2. Labour Market: The social and economic outlook of the present-day workforce is very high. As a result, they have very high knowledge and expectations from the organisation they work in. The concept of inclusivity is prevalent in all workplaces today. It entails gender equality, social equality, LGBTQIA+ representation, differently-abled people, etc. Managers should frame such employee policies to benefit all these diverse sections of the workforce. Their policies should satiate the changing needs of the workforce.

3. Economic Conditions: The economic scenario today is very volatile. Parameters, such as inflation, purchasing power, Gross Domestic Product, sectoral growth, currency rates, etc., all have a major impact on any organisation. A good manager should monitor these factors regularly to avoid any sudden jolts to the business, as much as possible.

3. Growth of Knowledge: The past two decades have seen a large spurt in the number of schools, higher educational institutions, and research facilities. Moreover, many institutions offer distance learning programs as well. This has made knowledge highly accessible to a huge section of society, leading to a very high scope for innovations. As a result, there is now an abundance of skilled manpower and educated workers. Managers should frame their human resource policies bearing all these changes in mind.

4. Politics and Government: Politics and government policies have a major impact on the way an organisation frames its policies and strategies. Governments set up various norms and regulations to keep corporations in check. When the government changes, these policies also change. So organisations have to constantly look out for changes in the political scenario as well, to be able to adapt to it quickly.

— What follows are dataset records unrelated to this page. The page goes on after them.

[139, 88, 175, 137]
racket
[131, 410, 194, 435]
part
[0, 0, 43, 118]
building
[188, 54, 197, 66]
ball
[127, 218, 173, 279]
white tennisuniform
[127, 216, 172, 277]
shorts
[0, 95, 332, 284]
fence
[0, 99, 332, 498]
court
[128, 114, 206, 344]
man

5. Competition: Rapid technological advances and innovations have changed the market landscape forever. Every business is now striving to come up with the most convenient alternative to the existing products and services. This has led to an all-time high level of cut-throat competition.

II. Internal Factors

1. Changes in Managerial Personnel: The managers working in an organisation may resign, get fired, or be transferred to another department. The ones who replace them might have their own set of values and style of working. As a result, they might challenge the existing policies and procedures and try to alter them as per their expertise. Organisations should keep an eye out for such changes as well.

2. Changes in Top Management: Just like lower-level managers, CEOs also get replaced from time to time. The new CEO would also like to steer the course of the organisation as per his own beliefs and values and thus, might change the existing policies and strategies.

3. Internal Inefficiencies: The identification of internal inefficiencies can push managers to look for alternatives or certain modifications in the existing scenarios to maintain productivity and effectiveness levels.